DOCUMENTO DI PARTENZA:
Conosce tanti retroscena della Trattativa Stato-mafia. Li ha vissuti direttamente come investigatore. Col ruolo di ispettore e di commissario della Polizia di Stato. Prima nella Criminalpol della Squadra mobile di Catania (Antiterrorismo), poi nella Direzione investigativa antimafia (Dia), nel cuore delle indagini su Cosa nostra e sulla Trattativa seguita alle stragi di Capaci e di via D’Amelio. Si chiama Mario Ravidà e dice: “Dopo trentacinque anni ho preferito andarmene per quello che ho visto e per quello che ho vissuto”. In questa intervista spiega perché.

L’ex Commissario della Polizia di Stato, Mario Ravidà (foto Antonio Condorelli LiveSicilia)

CONSEGNA 1: Copia dal testo su Mario Ravidà il passo che va da "Conosce tanti retroscena" fino a "Antonio Condorelli LiveSicilia)" compreso, senza cambiare nulla.
CONSEGNA 2:
Rispondi a queste domande in base al testo su Mario Ravidà:
(a) In quale città si trovava la Squadra mobile in cui ha lavorato nella Criminalpol?
(b) Dopo quanti anni ha deciso di andarsene?
(c) Chi ha scattato la foto dell'ex commissario?

RIGHE DI DATI:
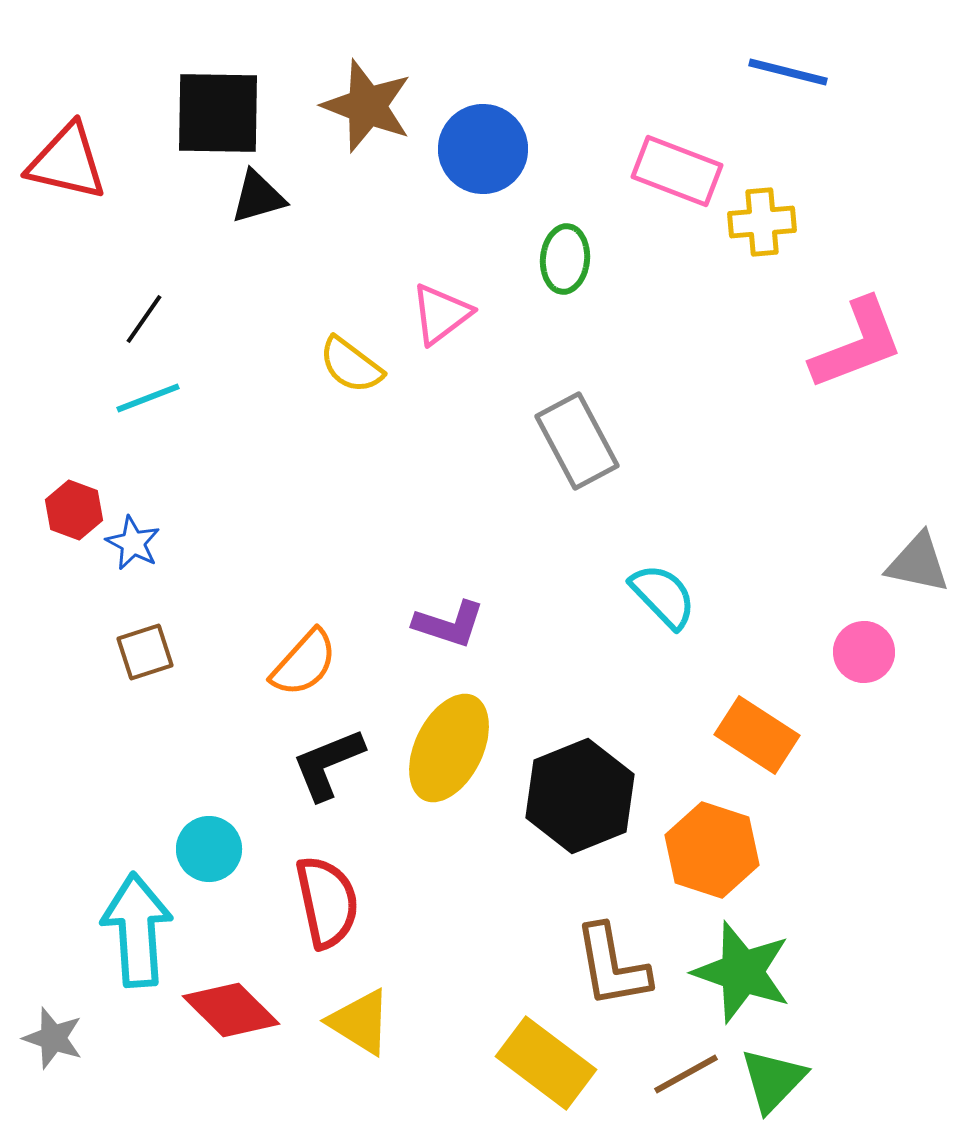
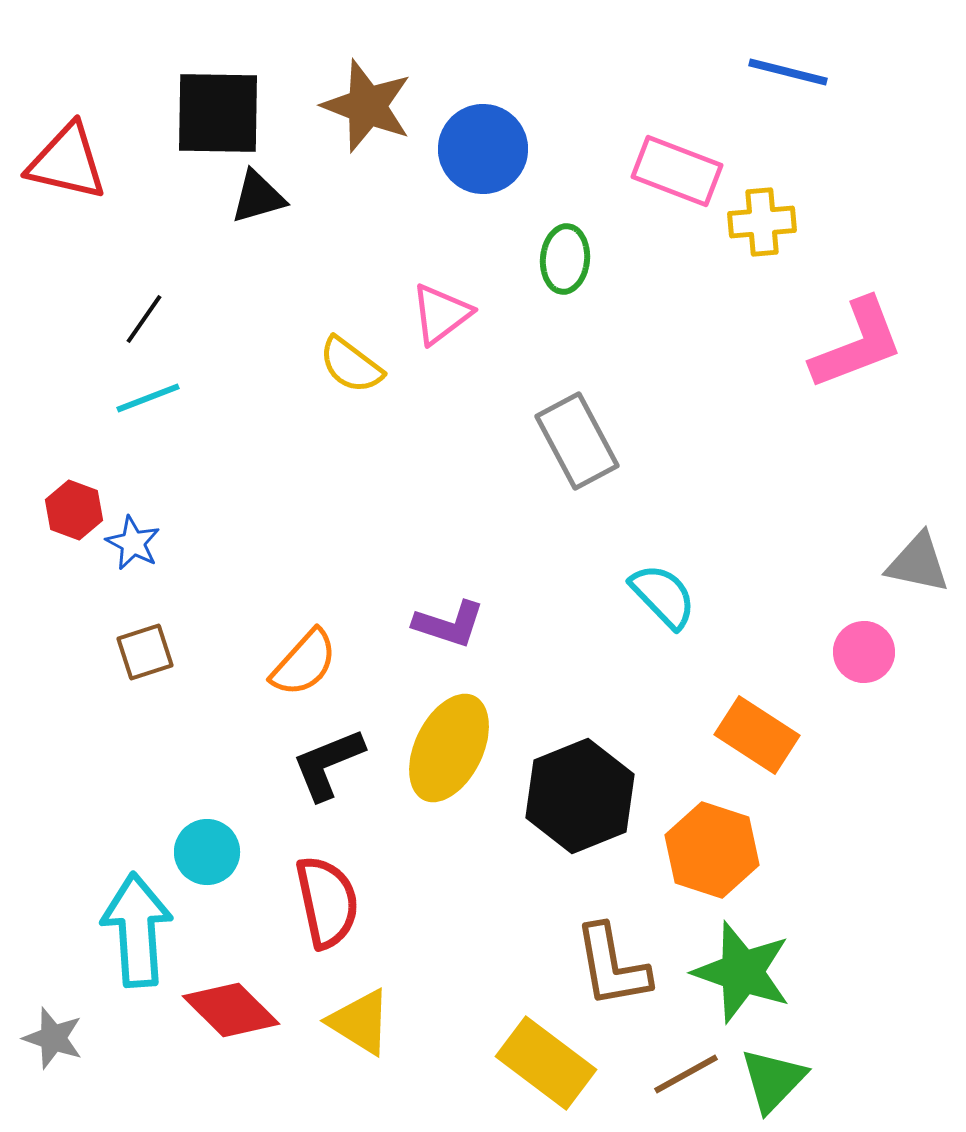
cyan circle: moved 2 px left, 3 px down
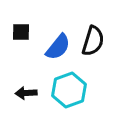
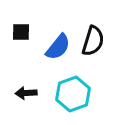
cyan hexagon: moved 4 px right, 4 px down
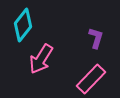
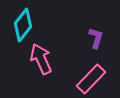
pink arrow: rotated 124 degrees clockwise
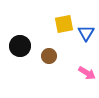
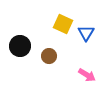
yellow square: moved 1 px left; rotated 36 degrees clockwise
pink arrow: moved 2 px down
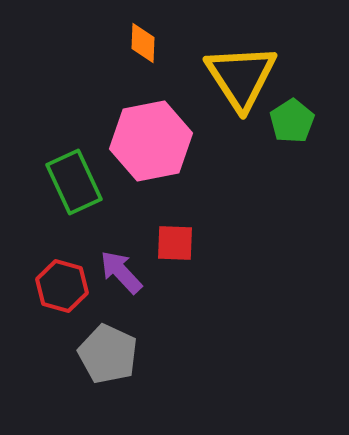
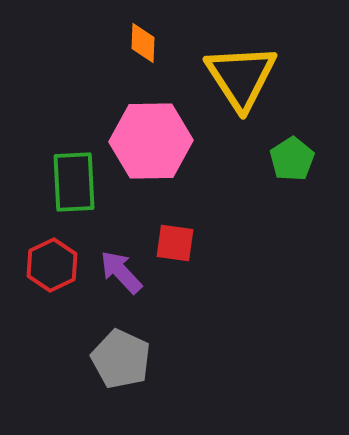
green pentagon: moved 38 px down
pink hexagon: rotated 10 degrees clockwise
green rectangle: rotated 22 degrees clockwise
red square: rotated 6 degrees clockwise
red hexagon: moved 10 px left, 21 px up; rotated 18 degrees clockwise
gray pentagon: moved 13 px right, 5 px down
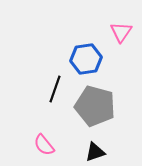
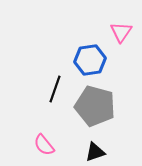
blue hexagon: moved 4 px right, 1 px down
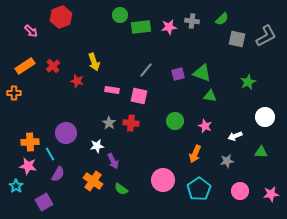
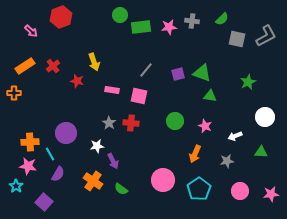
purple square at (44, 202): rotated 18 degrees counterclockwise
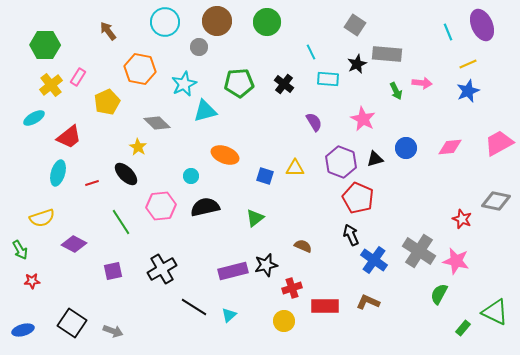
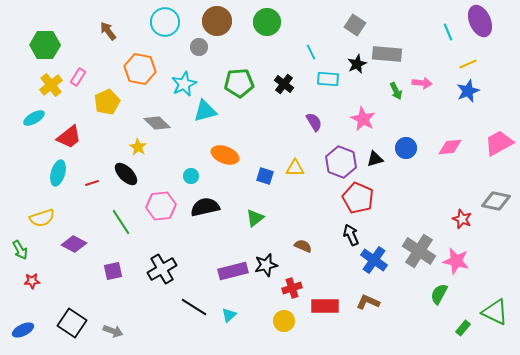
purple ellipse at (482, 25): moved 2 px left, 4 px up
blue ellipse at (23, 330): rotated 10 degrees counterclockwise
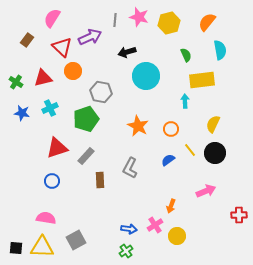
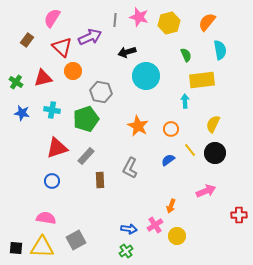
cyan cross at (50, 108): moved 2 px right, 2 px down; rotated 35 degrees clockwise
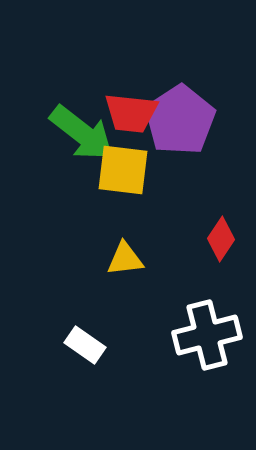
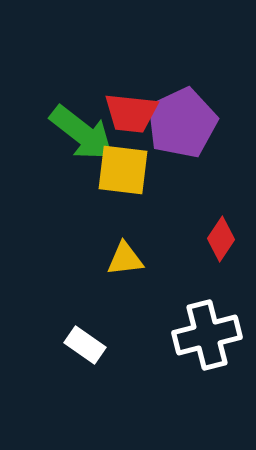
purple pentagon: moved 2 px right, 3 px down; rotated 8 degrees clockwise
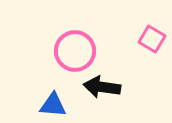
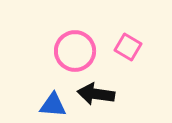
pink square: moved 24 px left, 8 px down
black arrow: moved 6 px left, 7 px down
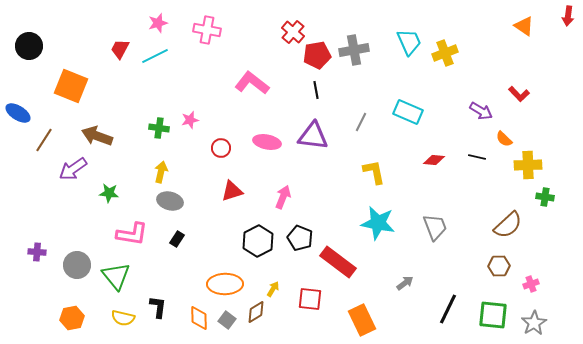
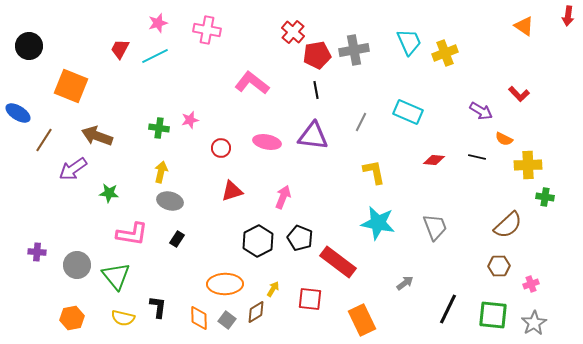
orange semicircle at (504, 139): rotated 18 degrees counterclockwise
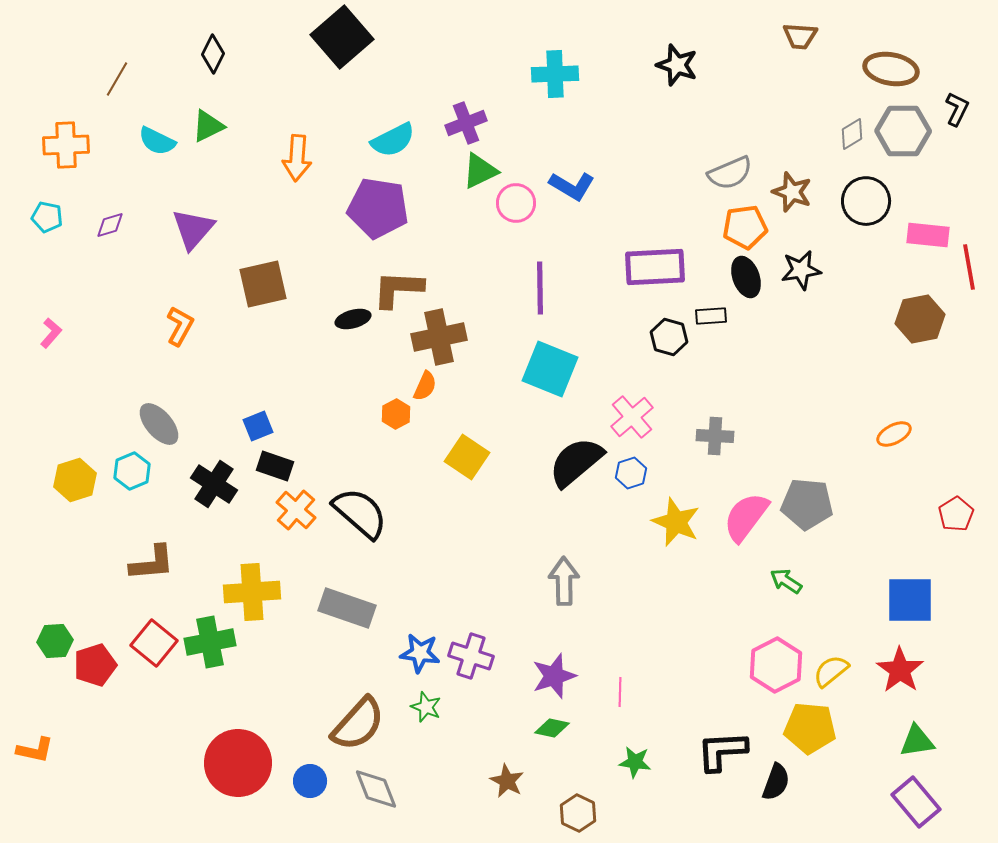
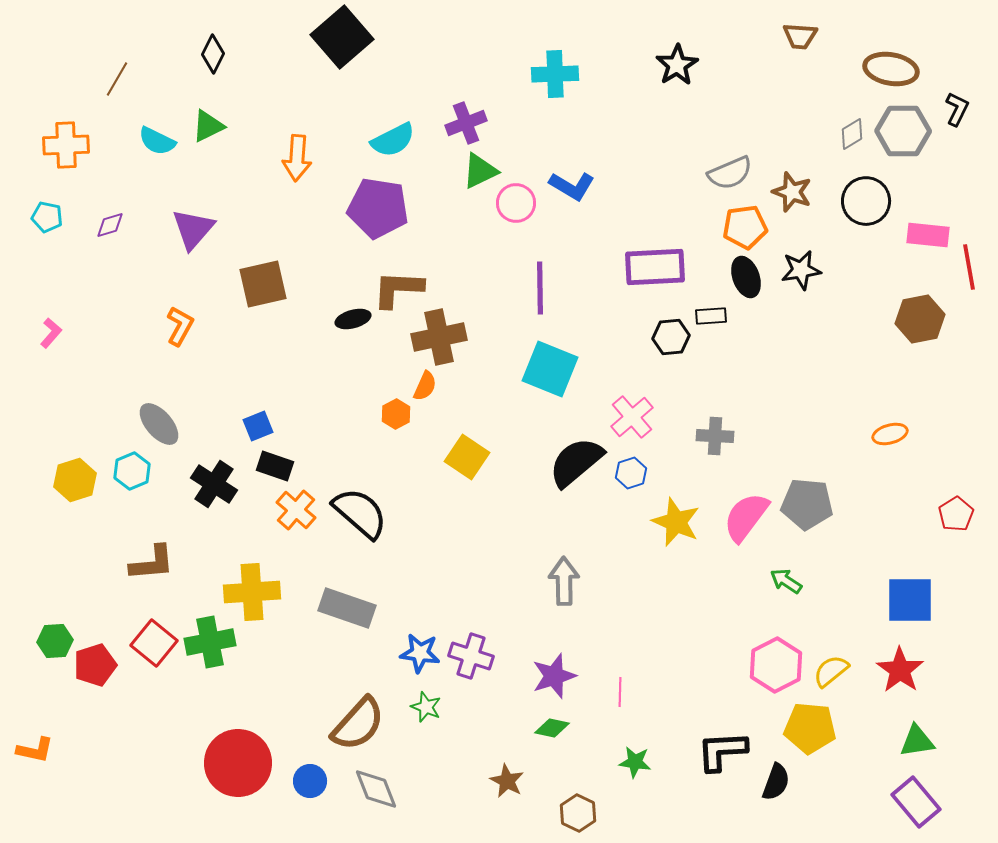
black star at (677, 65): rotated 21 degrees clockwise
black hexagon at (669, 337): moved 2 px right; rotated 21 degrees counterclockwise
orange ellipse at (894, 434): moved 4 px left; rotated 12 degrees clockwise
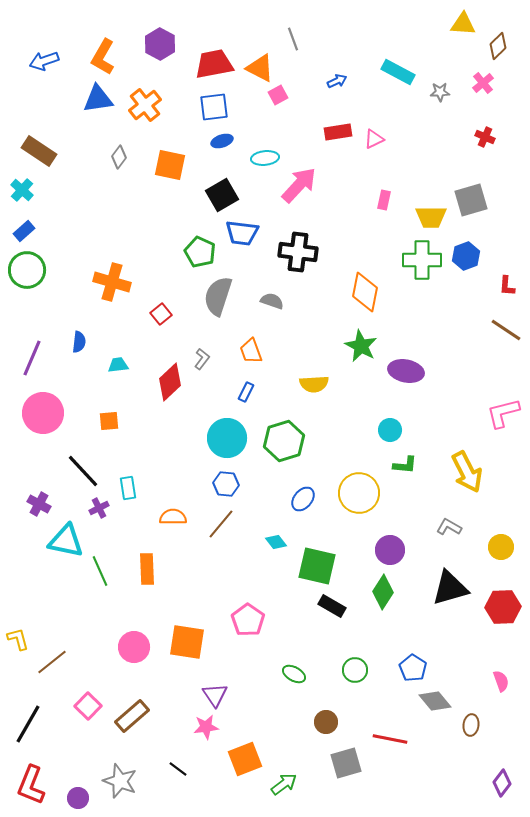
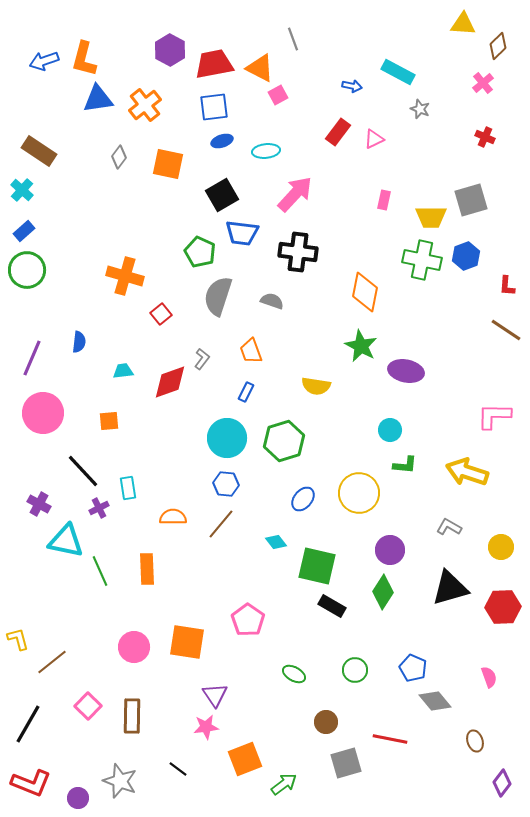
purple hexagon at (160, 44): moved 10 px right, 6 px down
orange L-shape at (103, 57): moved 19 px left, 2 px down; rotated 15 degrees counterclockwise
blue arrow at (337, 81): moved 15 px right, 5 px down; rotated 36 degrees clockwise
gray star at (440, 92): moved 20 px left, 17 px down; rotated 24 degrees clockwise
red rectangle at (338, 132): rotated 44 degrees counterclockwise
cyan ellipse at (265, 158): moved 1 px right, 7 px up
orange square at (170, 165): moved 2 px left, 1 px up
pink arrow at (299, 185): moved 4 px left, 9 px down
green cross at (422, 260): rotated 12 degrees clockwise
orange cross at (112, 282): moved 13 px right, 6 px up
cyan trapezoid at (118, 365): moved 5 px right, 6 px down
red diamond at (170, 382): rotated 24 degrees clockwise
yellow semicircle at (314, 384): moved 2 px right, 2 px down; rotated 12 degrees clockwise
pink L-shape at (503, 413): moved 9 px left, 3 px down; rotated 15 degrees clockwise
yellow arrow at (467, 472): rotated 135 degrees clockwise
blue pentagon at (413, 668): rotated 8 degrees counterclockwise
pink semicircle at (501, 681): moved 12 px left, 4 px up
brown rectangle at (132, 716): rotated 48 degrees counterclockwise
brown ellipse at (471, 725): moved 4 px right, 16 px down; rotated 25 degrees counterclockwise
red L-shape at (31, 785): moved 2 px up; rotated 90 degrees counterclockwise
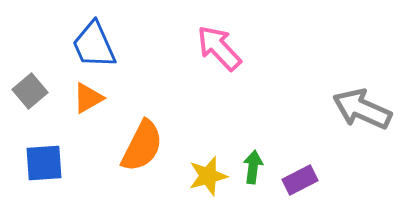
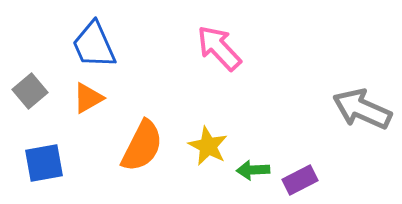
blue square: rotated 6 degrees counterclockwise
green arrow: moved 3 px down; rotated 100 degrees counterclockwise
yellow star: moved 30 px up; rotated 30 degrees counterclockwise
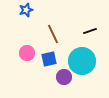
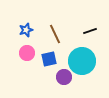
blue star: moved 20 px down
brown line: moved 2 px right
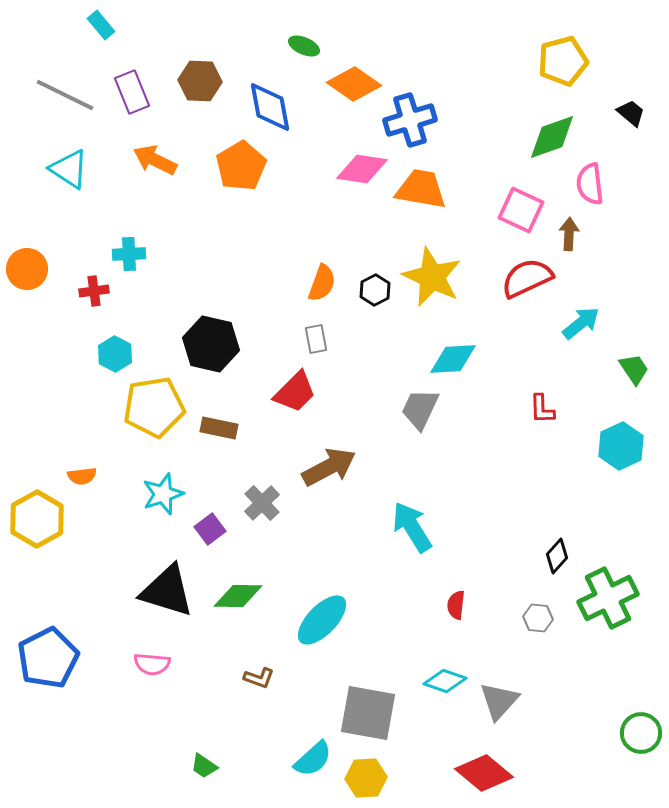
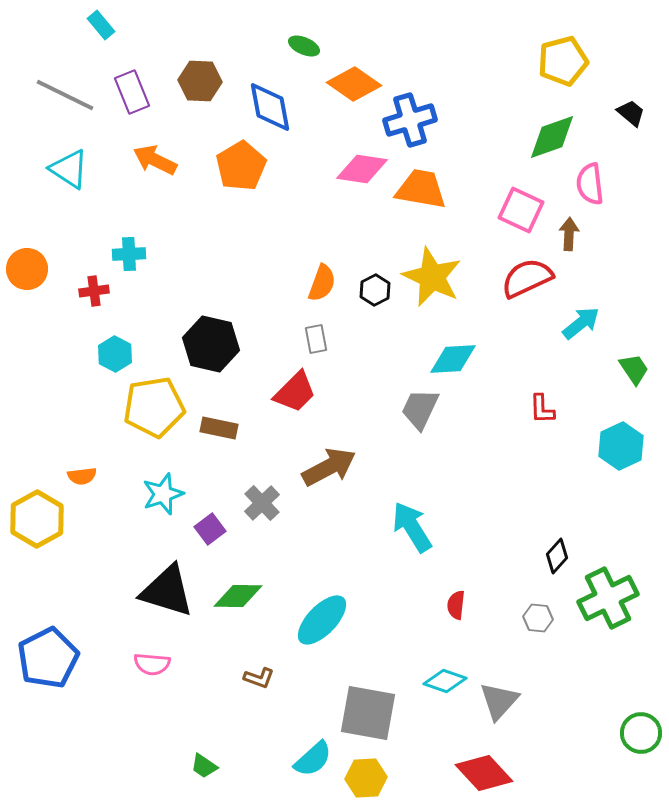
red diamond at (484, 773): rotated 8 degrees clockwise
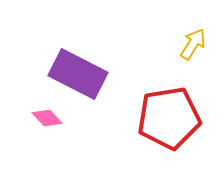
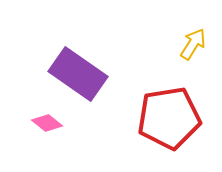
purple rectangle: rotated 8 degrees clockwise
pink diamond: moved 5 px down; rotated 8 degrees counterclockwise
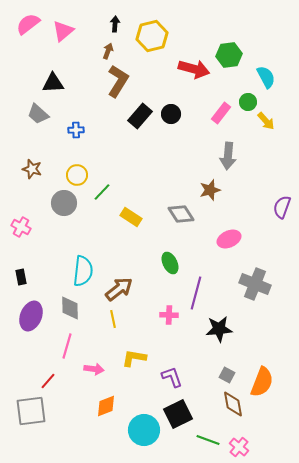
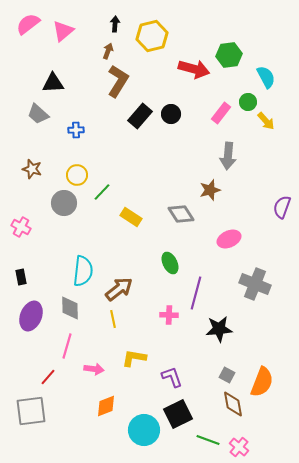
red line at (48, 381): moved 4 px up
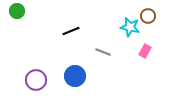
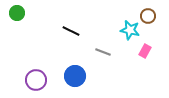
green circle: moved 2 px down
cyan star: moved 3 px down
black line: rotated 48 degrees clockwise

RISPOSTA COMPLETA 1:
Conosce tanti retroscena della Trattativa Stato-mafia. Li ha vissuti direttamente come investigatore. Col ruolo di ispettore e di commissario della Polizia di Stato. Prima nella Criminalpol della Squadra mobile di Catania (Antiterrorismo), poi nella Direzione investigativa antimafia (Dia), nel cuore delle indagini su Cosa nostra e sulla Trattativa seguita alle stragi di Capaci e di via D’Amelio. Si chiama Mario Ravidà e dice: “Dopo trentacinque anni ho preferito andarmene per quello che ho visto e per quello che ho vissuto”. In questa intervista spiega perché.

L’ex Commissario della Polizia di Stato, Mario Ravidà (foto Antonio Condorelli LiveSicilia)

RISPOSTA COMPLETA 2:
(a) Catania.
(b) Dopo trentacinque anni.
(c) Antonio Condorelli (LiveSicilia).